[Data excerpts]
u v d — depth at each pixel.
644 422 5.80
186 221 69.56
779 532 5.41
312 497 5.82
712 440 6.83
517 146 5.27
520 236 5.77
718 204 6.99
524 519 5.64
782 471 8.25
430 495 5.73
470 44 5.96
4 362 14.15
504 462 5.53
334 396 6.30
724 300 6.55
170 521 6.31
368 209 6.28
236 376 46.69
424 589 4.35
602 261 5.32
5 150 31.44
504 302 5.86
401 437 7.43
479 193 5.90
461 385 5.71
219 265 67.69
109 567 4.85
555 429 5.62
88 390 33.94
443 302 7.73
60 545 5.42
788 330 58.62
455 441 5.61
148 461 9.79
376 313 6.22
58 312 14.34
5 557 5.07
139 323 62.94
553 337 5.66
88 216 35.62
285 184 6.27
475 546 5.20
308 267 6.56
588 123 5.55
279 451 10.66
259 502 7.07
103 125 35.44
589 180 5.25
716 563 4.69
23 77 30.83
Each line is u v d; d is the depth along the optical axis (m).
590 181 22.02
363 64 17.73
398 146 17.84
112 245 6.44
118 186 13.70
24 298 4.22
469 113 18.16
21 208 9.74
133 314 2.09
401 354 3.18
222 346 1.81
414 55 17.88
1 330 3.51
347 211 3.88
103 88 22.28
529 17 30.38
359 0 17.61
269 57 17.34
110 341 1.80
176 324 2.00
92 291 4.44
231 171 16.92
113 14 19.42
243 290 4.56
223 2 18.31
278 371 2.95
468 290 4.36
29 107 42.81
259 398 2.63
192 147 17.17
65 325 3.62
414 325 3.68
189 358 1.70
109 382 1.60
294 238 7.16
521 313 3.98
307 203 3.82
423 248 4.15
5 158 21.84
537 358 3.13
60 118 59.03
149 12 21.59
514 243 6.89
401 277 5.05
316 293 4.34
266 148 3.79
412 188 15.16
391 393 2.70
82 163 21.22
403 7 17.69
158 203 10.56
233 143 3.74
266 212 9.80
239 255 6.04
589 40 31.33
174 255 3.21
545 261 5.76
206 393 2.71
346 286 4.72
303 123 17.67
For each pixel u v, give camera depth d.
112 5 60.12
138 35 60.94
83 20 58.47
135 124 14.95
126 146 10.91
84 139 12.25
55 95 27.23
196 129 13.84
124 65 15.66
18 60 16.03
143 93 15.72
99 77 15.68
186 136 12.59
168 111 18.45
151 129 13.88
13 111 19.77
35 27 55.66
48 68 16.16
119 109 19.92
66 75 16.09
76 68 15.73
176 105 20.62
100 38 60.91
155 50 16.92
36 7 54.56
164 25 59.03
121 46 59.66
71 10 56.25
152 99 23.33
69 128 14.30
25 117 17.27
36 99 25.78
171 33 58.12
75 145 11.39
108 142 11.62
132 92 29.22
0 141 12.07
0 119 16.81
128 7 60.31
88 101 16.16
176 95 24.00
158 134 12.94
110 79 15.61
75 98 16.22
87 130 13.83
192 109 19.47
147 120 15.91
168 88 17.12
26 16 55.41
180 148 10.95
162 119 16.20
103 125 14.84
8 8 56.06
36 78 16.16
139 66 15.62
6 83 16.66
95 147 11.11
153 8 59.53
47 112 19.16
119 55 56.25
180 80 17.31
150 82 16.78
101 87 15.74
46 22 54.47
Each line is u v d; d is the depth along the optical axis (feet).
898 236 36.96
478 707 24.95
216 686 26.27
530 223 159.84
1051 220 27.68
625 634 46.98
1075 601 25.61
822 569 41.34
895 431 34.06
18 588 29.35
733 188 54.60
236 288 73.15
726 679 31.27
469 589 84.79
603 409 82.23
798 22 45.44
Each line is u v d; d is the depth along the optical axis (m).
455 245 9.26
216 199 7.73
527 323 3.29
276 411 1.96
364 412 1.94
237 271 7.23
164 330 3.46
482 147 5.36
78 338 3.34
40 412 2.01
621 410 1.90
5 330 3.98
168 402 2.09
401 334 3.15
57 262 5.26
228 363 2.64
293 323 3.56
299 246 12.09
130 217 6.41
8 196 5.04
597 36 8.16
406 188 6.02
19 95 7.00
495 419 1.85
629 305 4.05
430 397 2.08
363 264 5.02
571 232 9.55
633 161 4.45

Exercise:
Which of the lines above carry the string "depth"? Pick them out and copy them.

Task response:
u v d — depth at each pixel.
Each line is u v d; d is the depth along the optical axis (m).
For each pixel u v, give camera depth d.
Each line is u v d; d is the depth along the optical axis (feet).
Each line is u v d; d is the depth along the optical axis (m).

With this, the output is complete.